I don't take a lot of photos or videos of my kids. It rarely occurs to me to do so, and usually that's only because my kids have asked me to take a picture, and then I grudgingly do so. It isn't because I don't love my kids and don't want to document their existence, and it's not because I'm completely unsentimental. It's just that nine times out of ten, taking videos and photos of your kids is a complete waste of time.
There's a joke my husband and I make when we see parents holding their iPhones above their heads, recording every moment of the kindergarten concert. It goes something like: “Hey honey, what do you want to watch tonight? There's the new season of House of Cards, or that movie Birdman is supposed to be really good. Wait – what about Billy's first-grade musical from 2005? That would go perfectly with the low expectations for joy that I have in my life.”
It's like when people record the fourth of July fireworks or the St. Patrick's day parade – when the hell do they think they are going to sit down and watch that again? It seems like most of the time people record events as a statement to themselves and others that this something important that they want to remember. But not everything needs to be put on record. Some things are better off remembered in your mind than on your camera phone.

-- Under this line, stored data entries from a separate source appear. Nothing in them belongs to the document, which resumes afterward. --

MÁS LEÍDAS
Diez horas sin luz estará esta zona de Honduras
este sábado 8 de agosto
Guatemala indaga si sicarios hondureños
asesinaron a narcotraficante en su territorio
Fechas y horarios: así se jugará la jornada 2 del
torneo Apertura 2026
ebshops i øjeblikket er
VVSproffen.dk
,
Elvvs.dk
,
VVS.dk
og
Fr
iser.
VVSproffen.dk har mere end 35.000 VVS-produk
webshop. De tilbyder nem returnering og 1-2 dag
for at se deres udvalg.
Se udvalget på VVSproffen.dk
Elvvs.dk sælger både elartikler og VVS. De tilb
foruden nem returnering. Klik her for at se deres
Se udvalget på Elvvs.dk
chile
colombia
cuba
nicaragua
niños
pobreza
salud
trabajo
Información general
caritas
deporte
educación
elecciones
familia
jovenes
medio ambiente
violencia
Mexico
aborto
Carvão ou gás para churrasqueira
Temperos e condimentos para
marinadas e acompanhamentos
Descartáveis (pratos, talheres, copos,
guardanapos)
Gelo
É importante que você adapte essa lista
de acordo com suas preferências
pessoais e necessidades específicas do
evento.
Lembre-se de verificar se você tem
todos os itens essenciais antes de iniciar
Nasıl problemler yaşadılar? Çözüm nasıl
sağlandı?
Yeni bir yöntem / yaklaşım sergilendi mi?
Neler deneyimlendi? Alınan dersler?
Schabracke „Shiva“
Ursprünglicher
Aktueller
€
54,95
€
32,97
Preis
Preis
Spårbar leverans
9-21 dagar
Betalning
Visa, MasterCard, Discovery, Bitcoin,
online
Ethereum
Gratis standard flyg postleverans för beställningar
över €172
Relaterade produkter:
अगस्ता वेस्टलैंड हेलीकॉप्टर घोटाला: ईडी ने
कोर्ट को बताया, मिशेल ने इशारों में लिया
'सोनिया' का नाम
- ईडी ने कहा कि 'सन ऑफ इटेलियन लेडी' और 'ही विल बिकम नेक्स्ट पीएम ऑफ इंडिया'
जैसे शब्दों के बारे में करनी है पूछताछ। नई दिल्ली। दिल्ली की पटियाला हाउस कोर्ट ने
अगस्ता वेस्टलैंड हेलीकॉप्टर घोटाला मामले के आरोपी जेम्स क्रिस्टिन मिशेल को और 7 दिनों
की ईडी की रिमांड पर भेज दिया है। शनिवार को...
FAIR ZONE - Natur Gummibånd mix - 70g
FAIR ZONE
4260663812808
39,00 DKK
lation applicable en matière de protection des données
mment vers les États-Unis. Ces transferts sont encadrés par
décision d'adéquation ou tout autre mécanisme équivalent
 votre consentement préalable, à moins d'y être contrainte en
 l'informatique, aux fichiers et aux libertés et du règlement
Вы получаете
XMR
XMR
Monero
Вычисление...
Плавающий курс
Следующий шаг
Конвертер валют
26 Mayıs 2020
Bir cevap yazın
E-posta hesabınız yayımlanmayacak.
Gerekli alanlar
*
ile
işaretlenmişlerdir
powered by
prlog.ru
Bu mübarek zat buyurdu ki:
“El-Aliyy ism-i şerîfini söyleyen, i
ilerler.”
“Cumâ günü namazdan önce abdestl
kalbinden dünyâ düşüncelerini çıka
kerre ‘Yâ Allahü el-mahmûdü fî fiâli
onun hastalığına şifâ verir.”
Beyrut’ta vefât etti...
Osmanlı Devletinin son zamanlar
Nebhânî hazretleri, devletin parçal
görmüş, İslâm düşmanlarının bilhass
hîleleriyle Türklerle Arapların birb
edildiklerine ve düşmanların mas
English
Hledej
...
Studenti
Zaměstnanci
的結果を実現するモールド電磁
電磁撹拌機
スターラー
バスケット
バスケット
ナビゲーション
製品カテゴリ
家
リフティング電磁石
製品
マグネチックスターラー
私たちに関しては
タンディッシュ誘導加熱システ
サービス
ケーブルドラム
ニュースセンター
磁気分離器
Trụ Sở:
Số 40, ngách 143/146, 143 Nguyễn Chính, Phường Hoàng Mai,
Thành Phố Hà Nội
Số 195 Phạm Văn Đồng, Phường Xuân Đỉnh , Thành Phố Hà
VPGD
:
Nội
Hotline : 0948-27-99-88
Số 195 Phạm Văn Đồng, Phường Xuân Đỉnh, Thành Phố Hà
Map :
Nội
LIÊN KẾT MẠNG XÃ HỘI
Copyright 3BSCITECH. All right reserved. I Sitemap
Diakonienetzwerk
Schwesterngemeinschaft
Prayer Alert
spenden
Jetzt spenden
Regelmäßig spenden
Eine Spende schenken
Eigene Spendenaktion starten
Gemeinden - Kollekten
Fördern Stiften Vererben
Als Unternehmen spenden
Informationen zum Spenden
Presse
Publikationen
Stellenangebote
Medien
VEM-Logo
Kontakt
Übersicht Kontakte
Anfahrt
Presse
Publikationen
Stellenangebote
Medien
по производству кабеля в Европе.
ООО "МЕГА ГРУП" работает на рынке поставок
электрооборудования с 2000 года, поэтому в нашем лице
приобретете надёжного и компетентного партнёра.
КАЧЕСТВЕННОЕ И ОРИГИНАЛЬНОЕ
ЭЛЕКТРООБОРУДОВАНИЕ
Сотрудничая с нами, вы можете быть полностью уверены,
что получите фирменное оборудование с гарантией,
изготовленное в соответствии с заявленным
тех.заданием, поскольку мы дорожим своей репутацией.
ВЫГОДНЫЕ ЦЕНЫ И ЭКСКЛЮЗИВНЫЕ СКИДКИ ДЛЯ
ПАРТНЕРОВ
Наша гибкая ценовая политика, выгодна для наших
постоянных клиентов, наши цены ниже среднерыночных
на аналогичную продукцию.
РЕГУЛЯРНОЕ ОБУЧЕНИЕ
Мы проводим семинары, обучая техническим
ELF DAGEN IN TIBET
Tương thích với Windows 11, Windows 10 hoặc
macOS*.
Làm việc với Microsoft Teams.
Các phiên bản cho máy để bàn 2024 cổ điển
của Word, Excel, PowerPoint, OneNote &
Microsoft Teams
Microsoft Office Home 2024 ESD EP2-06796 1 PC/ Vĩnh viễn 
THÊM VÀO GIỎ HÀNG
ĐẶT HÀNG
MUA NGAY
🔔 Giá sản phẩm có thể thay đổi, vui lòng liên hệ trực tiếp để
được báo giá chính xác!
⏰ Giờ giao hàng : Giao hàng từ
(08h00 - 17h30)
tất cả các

When my kids were babies, I took a lot of pictures because they were changing all the time. Every day something new was happening or they were doing something for the first time: their first smile, their first time at the park, the first time they wore a hat (see, I said I wasn't unsentimental). But now that they're seven, I save photos for things like the first day of school and the day they learned how to ride bikes. Other than that, there isn't much pointing and shooting going on.
Some argue that photos and videos are important because your kid's childhood goes so quickly. I think that photos and videos are unimportant for the same reason. I want to live every second of those moments while they're happening. I don't want to spend that time trying to get my kid to "freeze" while I get my camera to focus. I don't want to take us out of the moment by saying wait, let's capture this so that we can enjoy it later. There's a saying that goes, “Life is what happens while you're making plans.” Well, parenting is what happens while you're trying to hit the record button.
Taking a photo or recording a video is way of giving a moment an IOU. It's telling myself that I don't need to try to devote this entire moment to memory. I don't have to memorize the colors, feelings, or sounds of that day. I can relax because I'll have the photo to remind myself later and for the rest of my life. Why bother doing that for our fifth visit to the aquarium? Or for every second of their preschool graduation? When I go through my photos and videos later in my life, as we all assume we will, I want those big events to fill my heart with pride and the special small moments to take my breath away. I want to open up my photos excited because I know that the ones that are there are there for a reason.
I have no illusions that my children and their children and their children's children will want to look at photos of my kids attending a long-forgotten friend's birthday party, or sitting on the couch watching television. That is, unless they are watching television in their rain boots and underwear, and are wearing their pants as hats.
Now that is a moment I'd want to remember.